*GIVEN INFORMATION*

..........

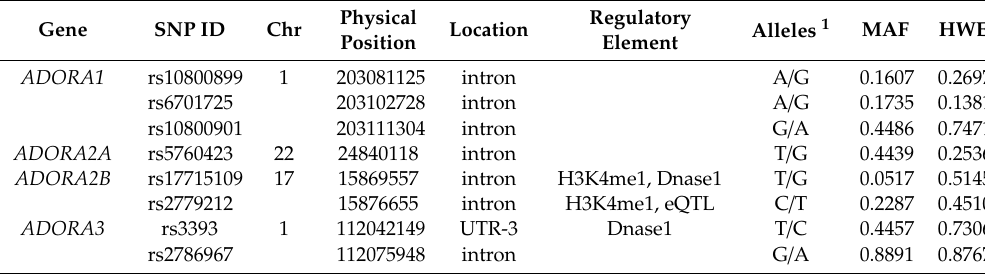
Figure 2. Linkage Disequilibrium (LD) block of genetic variants in the Adenosine Receptor ( ADORA ) gene family. The LD blocks are for variants in ( a ) ADORA1 , ( b ) ADORA2A , ( c ) ADORA2B , and ( d ) ADORA3 loci, respectively. Square boxes indicate SNPs used for further analysis. Table 1. The list of selected SNPs in the Adenosine Receptor ( ADORA ) gene family.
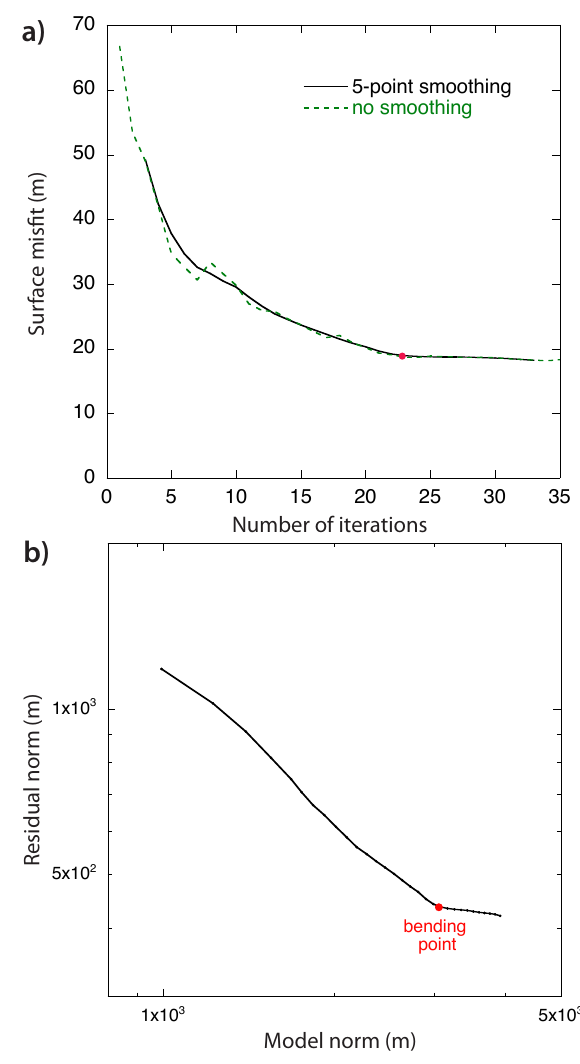
Fig. 10. Plots showing the surface misfit vs. the number of iterations (a) and the residual norm vs. the model norm (b) for the φ = 13 ◦ ex- periment. A bending point in the L-curve, used to define a stopping point for the iterative method, is marked in red. Five-point smooth- ing of the residual norm series facilitates selecting a bending point in (b)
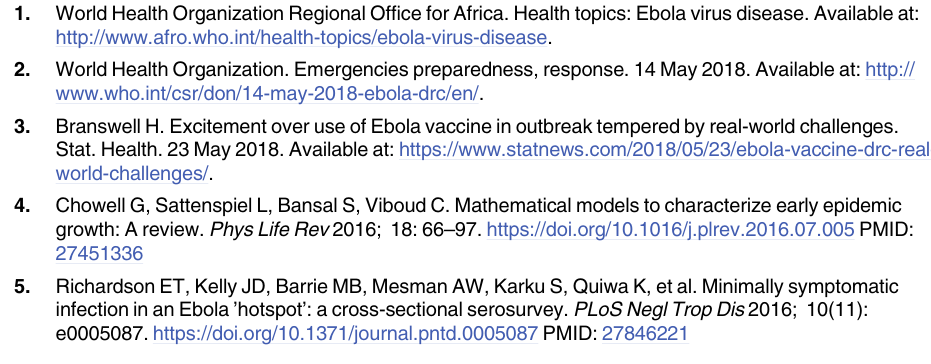
S2 Fig. Time-series of 18 prior Ebola outbreaks from 1976 to 2016 was depicted.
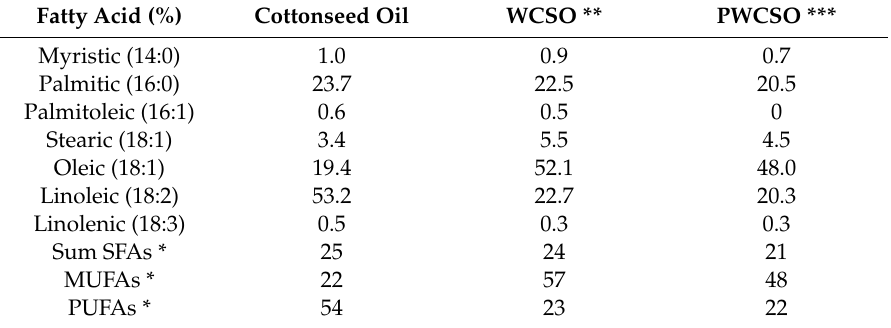
Table 2. Fatty acids profiles of the cotton seed oil, WCSO, and PWCSO.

..........

Search the material for "series" and copy each matching line.

*WRITTEN REPLY*
Fig. 10. Plots showing the surface misfit vs. the number of iterations (a) and the residual norm vs. the model norm (b) for the φ = 13 ◦ ex- periment. A bending point in the L-curve, used to define a stopping point for the iterative method, is marked in red. Five-point smooth- ing of the residual norm series facilitates selecting a bending point in (b)
S2 Fig. Time-series of 18 prior Ebola outbreaks from 1976 to 2016 was depicted.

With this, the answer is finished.